Brooklyn Crab – Built on two decks overlooking the New York Harbor, this famous Brooklyn crab shack offers the freshest seafood, a variety of cocktails, and games, making it the perfect spot to eat and hang out. (24 Reed Street, Brooklyn, NY  11231)

Defontes Sandwich Shop – A true old-school Italian sandwich shop tucked away in the sleepy back-end of Red Hook, Defontes has been serving large Italian heroes to residents and tourists alike since 1922. (379 Columbia Street, Brooklyn, NY 11231)


We can’t forget dessert! These locations in Red Hook offer some of the best:

Steve’s Authentic Key Lime Pie – Steve’s Authentic has the best, fresh squeezed key lime pie this side of Florida. (185 Van Dyke Street, Brooklyn, NY 11231)

Ample Hills Brooklyn Ice cream Company – The ice cream company consists of a factory, museum, and store. Not only can you get ice cream, this location allows customers to see how it’s made, and the interactive free museum includes a 22-foot wide map of Brooklyn, and a model trolley car to a climb through tunnel and flavor smell station, all while learning the story behind Ample Hills. (421 Van Brunt Street, Brooklyn, NY  11231)

Baked This bakery and cafe is not only home to the most delicious cookies and other sweet treats, but they also offer a savory breakfast and lunch. (359 van Brunt Street, Brooklyn, NY 11231)

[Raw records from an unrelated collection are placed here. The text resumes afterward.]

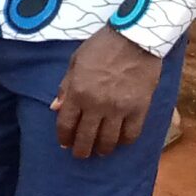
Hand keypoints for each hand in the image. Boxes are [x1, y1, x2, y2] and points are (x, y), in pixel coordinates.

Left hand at [51, 26, 163, 159]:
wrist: (134, 39)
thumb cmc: (101, 48)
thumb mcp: (75, 63)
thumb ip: (65, 87)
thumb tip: (55, 108)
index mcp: (77, 92)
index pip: (66, 123)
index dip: (64, 137)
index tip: (64, 144)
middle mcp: (96, 104)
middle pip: (86, 136)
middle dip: (81, 150)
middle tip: (80, 155)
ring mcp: (119, 108)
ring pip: (109, 139)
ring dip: (103, 149)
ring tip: (100, 152)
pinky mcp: (140, 108)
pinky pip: (132, 133)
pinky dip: (125, 141)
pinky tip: (121, 143)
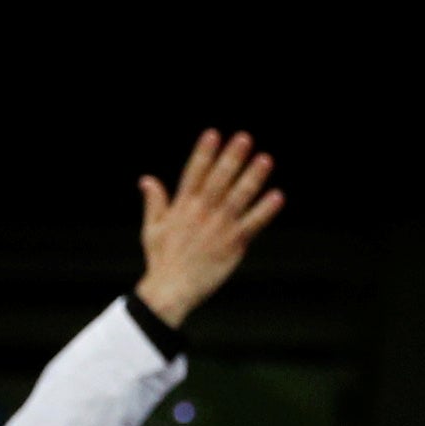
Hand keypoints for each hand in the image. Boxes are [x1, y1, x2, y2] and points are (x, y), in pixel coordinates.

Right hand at [130, 130, 284, 331]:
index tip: (214, 134)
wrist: (170, 291)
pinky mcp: (233, 244)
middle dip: (232, 158)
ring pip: (239, 197)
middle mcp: (202, 212)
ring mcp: (219, 228)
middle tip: (244, 138)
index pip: (194, 173)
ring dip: (253, 177)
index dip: (204, 153)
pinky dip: (265, 211)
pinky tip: (278, 196)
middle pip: (219, 179)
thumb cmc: (161, 261)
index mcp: (183, 206)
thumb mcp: (152, 228)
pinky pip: (252, 224)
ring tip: (265, 159)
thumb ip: (155, 202)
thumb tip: (146, 180)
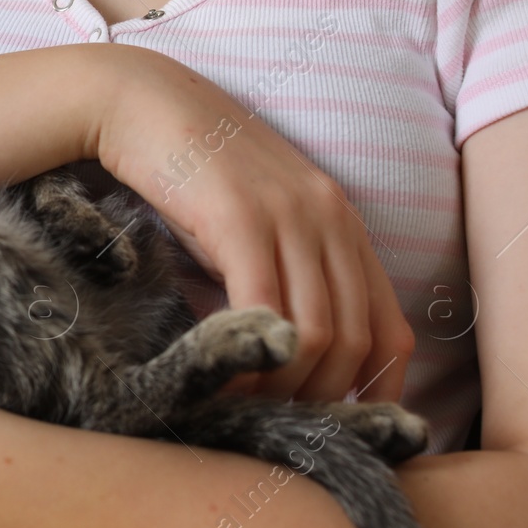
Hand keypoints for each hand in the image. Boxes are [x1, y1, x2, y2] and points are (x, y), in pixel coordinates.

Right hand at [91, 45, 413, 402]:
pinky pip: (266, 312)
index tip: (332, 427)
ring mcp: (290, 216)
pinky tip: (223, 377)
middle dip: (320, 401)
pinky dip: (251, 358)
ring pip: (318, 337)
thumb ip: (284, 268)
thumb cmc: (184, 166)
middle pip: (357, 343)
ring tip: (244, 407)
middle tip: (276, 427)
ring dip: (283, 389)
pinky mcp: (241, 219)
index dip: (372, 393)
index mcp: (342, 221)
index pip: (390, 330)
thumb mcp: (253, 219)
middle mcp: (330, 217)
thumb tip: (287, 350)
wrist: (136, 101)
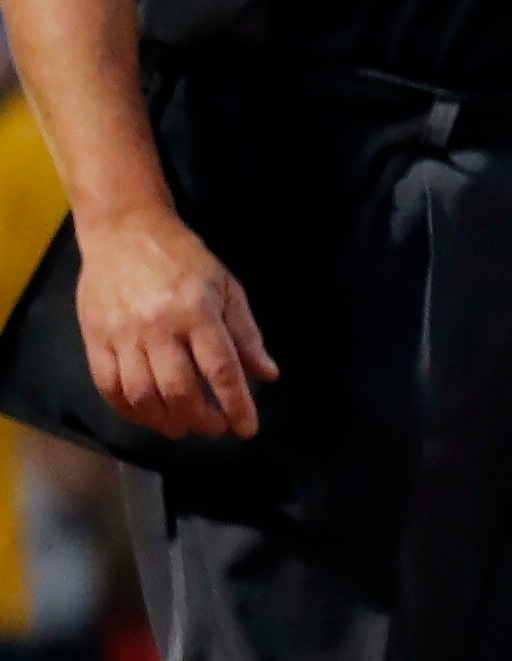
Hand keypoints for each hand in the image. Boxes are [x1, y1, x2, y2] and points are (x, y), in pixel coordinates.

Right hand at [79, 204, 274, 438]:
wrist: (124, 230)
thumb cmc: (184, 258)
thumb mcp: (227, 287)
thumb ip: (246, 334)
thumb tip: (268, 375)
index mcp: (197, 311)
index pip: (220, 370)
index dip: (236, 405)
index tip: (247, 430)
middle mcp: (158, 327)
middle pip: (178, 390)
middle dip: (201, 419)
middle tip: (215, 430)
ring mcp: (122, 334)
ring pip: (142, 394)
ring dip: (165, 421)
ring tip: (183, 428)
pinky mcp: (94, 337)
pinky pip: (108, 385)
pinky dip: (128, 409)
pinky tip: (146, 415)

Cacao Prieto – From beans to bar, the chocolate bars and cacao based rums and liquors are made fresh daily using the finest organic cacao beans, straight from founder and owner Daniel Prieto Preston’s family’s farm. (218 Conover Street, Brooklyn NY 11231)

Raaka Chocolate – Raaka offers delicious chocolate made from scratch as well as classes and tours which are available several times a week. (64 Seabring Street, Brooklyn NY 11231)


If it’s a a cocktail you’re looking for, these neighborhood spots are a great place to meet up with friends:

Brooklyn Ice House – Here you’ll find an extensive beer selection (there’s over 50 different ones to choose from) along with a complete bar menu and a big backyard, fire pit and all, to hang out with friends. (318 Van Brunt Street, Brooklyn, NY 11231)

Sunny’s Bar – Operating since the 1890’s, this neighborhood relic once catered to the shipbuilders who worked nearby. These days, this family-owned business offers live music and drinks making any night here a good night to meet up with friends. (253 Conover Street, Brooklyn, NY 11231)

Rocky’s Sullivan’s – An Irish Pub offering live music and entertainment daily, including pub quiz on Thursday nights. The laid back atmosphere leaves patrons feeling right at home. (42 Beard Street, Brooklyn, NY  11231)

Red Hook Tavern – The classic American fare menu pays homage to the time honored old school taverns of New York City. (329 Van Brunt Street, Brooklyn, NY  11231)

Looking for something fun to do? Check out the following:

Red Hook Winery – Highlighting the best vineyards in New York State, Red Hook Winery produces all of it’s wine on site and offers daily tastings at The Tasting Room. (175 van Dyke Street Pier 41, Brooklyn, NY 11231)

Van Brunt Stillhouse – Producing farmhouse style whisky since 2012, the local distillery includes a tasting room and offers tours of the whisky making process. (6 Bay Street, Brooklyn, NY 11231)

Widow Jane Distillery Founded in 2012, this local whisky distillery is owned and housed inside Cacao Preito. Open seven days a week, private tours are available weekdays by appointment and weekends are open to the public.

Valentino Pier – A reminder of the shipping industry that once was, the Valentino Pier offers magnificent views and the best photo opportunities of the Statue of Liberty and New York Harbor. (Coffey Street & Ferris Street, Brooklyn, NY 11231)

Waterfront Museum and Showboat Barge – The historic vessel serves as a museum and performance space. Visitors can immerse themselves in the history of Red Hook as well as partake in scheduled events and activities. (290 Conover Street, Brooklyn, NY  11231)


Despite the fact that the neighborhood remains surrounded by water and not that easily accessible by public transportation, it remains a neighborhood rich in history and a deep sense of community. Ask anyone who lives here and they will tell you, there is no place like Red Hook.